Common Misconceptions That Slow Veterans Down
Misconceptions about the VA loan are still everywhere, and they often come from professionals who should know better. The VA's quick reference for real estate professionals addresses several of the most common ones.
- VA loans take too long to close. The VA reports that closing times are competitive with conventional and FHA loans.
- VA loans require a down payment. They generally don't, as long as the sales price doesn't exceed the appraised value.
- The COE process is slow. Most lenders can pull a COE electronically, often the same day.
- VA loans don't work for condos. They do, as long as the development is on the VA's approved condo list.
The pattern shows up consistently across all four. Veterans who haven't used their benefit often don't know what's possible, and the professionals around them sometimes don't either. That's a knowledge gap a military-focused lender is positioned to close before it costs a Veteran a home.
How to Prepare for VA Loan Pre-Approval
A few practical steps make the pre-approval phase smoother and faster.
- Gather your service documentation. For Veterans, that means a DD-214. For active-duty service members, a statement of service from your command works.
- Pull your most recent LES or pay stubs, plus two years of W-2s or tax returns.
- Have asset documentation ready, including bank statements and any retirement accounts.
- Avoid opening new credit lines or making large purchases during the pre-approval process. New debt changes your debt-to-income ratio.
- Be upfront about timing. If you're under a PCS deadline or end-of-lease pressure, tell your loan officer early. That information shapes how the file moves.
Read more about VA loans and how to put your earned benefit to work.
What a Military-Focused Pre-Approval Looks Like in Practice
Service documentation pulled first. DD-214 for Veterans, statement of service for active duty, ready before anything else.
Certificate of Eligibility retrieved electronically. With lender access to WebLGY, eligibility can often be confirmed the same day rather than waiting on a mailed request.
Military income reviewed in full. BAH, BAS, special pay, and combat pay all factored in, with LES and statement-of-service documentation read fluently.

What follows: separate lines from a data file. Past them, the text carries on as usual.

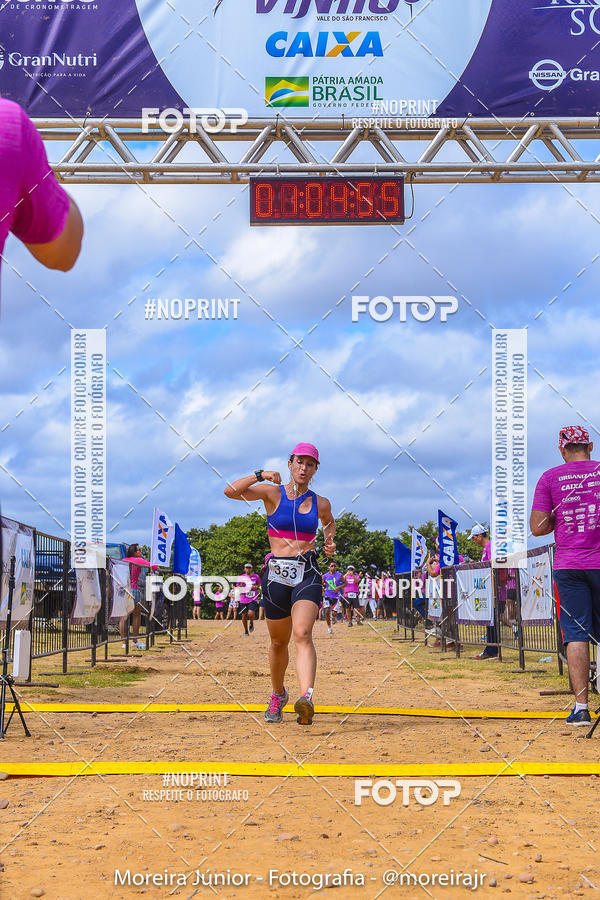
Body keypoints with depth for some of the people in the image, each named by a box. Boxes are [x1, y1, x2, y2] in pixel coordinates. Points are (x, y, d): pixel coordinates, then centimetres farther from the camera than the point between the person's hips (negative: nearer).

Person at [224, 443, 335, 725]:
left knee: (302, 635, -21)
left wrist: (329, 542, 14)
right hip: (276, 574, 0)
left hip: (307, 573, 0)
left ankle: (306, 698, -38)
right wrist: (261, 474, -13)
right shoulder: (272, 493, 3)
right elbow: (230, 491, -9)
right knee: (279, 641, 11)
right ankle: (278, 695, 36)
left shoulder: (321, 503, 10)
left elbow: (329, 522, 33)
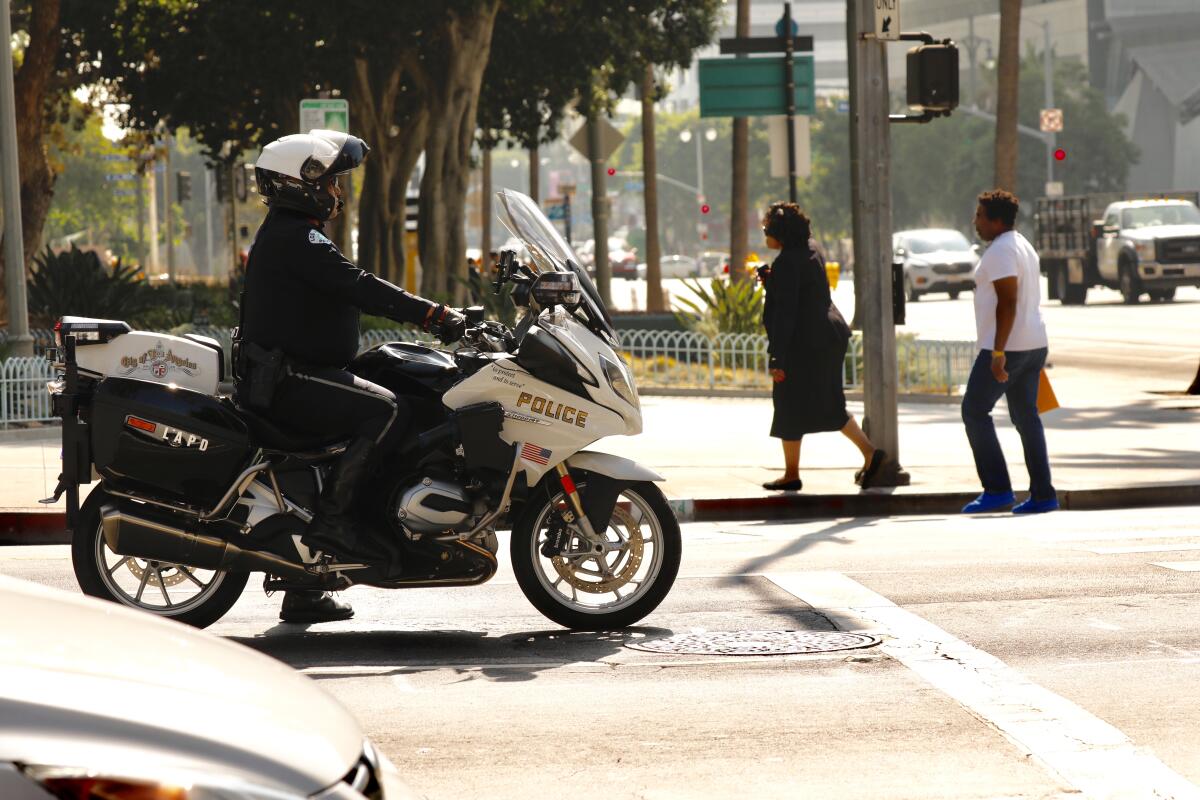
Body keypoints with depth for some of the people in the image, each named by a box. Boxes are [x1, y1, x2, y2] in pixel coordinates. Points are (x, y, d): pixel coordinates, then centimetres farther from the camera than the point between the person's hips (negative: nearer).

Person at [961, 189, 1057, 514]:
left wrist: (998, 353, -24)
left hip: (1006, 346, -10)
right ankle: (1042, 494, 6)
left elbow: (1007, 302, -22)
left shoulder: (1001, 251, -15)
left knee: (974, 411, -3)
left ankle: (997, 489, -7)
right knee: (1026, 416, 10)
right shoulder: (1023, 246, 16)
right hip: (1034, 344, 10)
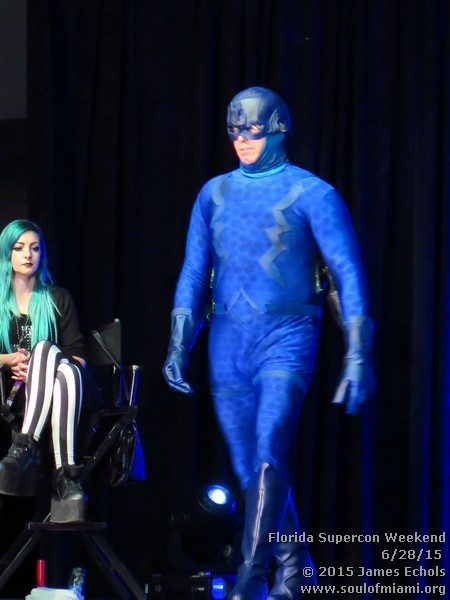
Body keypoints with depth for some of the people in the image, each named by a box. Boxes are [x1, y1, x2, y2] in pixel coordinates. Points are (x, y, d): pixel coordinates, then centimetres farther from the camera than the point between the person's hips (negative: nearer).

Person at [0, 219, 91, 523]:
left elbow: (78, 357, 9)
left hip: (53, 392, 1)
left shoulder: (58, 300, 18)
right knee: (46, 350, -35)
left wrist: (39, 367, -10)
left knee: (60, 363, -36)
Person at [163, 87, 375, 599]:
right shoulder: (215, 193, 12)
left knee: (268, 450, -21)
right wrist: (179, 345, 5)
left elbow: (349, 273, -3)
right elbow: (194, 273, 14)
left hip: (286, 339, -5)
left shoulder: (310, 193, -1)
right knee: (248, 468, 7)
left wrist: (358, 355, -10)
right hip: (228, 342, 5)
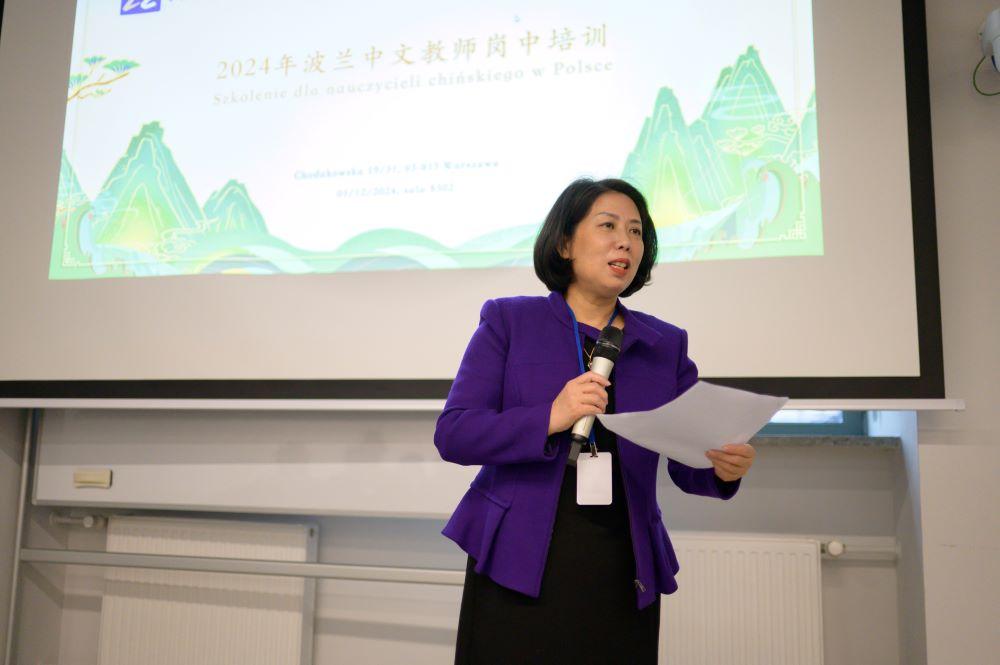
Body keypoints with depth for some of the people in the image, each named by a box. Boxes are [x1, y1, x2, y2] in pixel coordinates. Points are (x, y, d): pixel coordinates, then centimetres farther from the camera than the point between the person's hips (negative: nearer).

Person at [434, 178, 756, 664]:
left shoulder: (666, 344, 8)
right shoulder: (508, 321, 0)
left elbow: (686, 463, 5)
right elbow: (452, 434, -8)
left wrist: (723, 467, -18)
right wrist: (550, 418, -22)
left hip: (621, 575, 3)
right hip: (517, 566, -2)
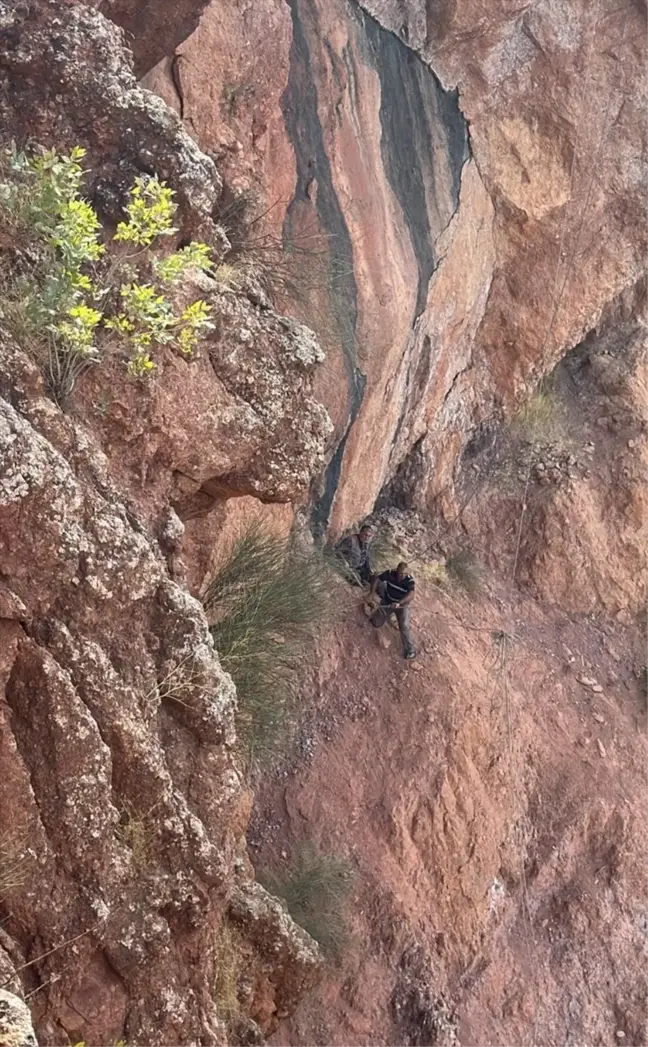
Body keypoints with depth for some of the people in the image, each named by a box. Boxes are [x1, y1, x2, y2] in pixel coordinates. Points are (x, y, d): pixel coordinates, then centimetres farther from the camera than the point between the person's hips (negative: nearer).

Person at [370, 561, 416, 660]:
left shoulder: (409, 580, -29)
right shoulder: (390, 574, -24)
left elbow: (411, 595, -42)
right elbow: (377, 579, -9)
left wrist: (399, 603, -55)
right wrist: (372, 593, -18)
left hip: (402, 605, -2)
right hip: (387, 603, 3)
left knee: (404, 627, -18)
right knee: (376, 624, 10)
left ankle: (410, 650, -6)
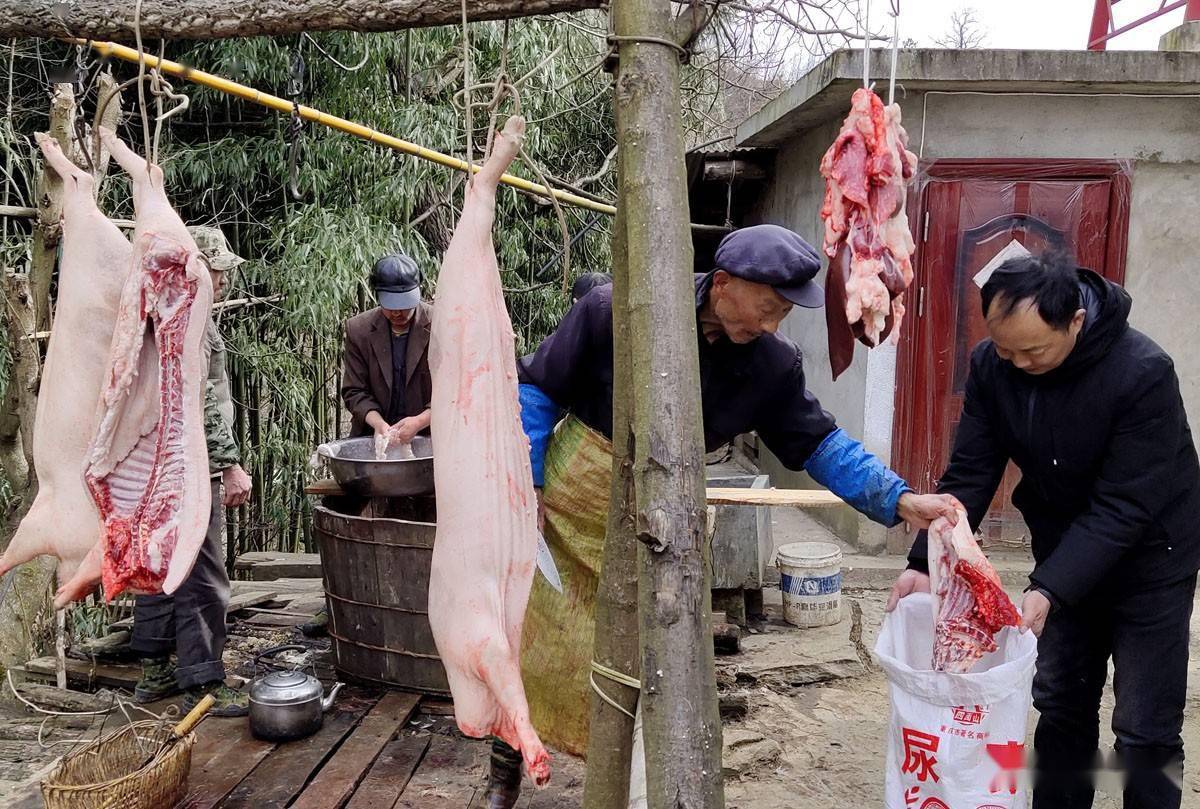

Funding fee status confirmed. Service-connected disability exemptions identified up front, since they change what a borrower qualifies for.
Advantage Loan considered where it fits. For borrowers selling one home and buying another, the companion personal loan bridges closing costs without requiring savings to be drained.
Pre-approval letter issued. Documented, underwriting-reviewed, and ready for a competitive offer.
FAQs
What income counts toward VA loan qualification? Military income sources like BAH, BAS, and special pay all count, and lenders who handle VA loans daily know how to document and verify them correctly.
How long does it take to get a Certificate of Eligibility? Lenders with access to the VA's WebLGY portal can often pull your COE electronically the same day, far faster than requesting it yourself.
What if I'm buying a new home before my current one sells? The NewDay Home Advantage Loan can cover closing costs and bridge the gap between buying and selling, with interest refunded if repaid within one year.
Do Veterans with a service-connected disability have to pay the VA funding fee? No. Veterans receiving service-connected disability compensation are typically exempt, which can meaningfully affect how much you qualify to borrow.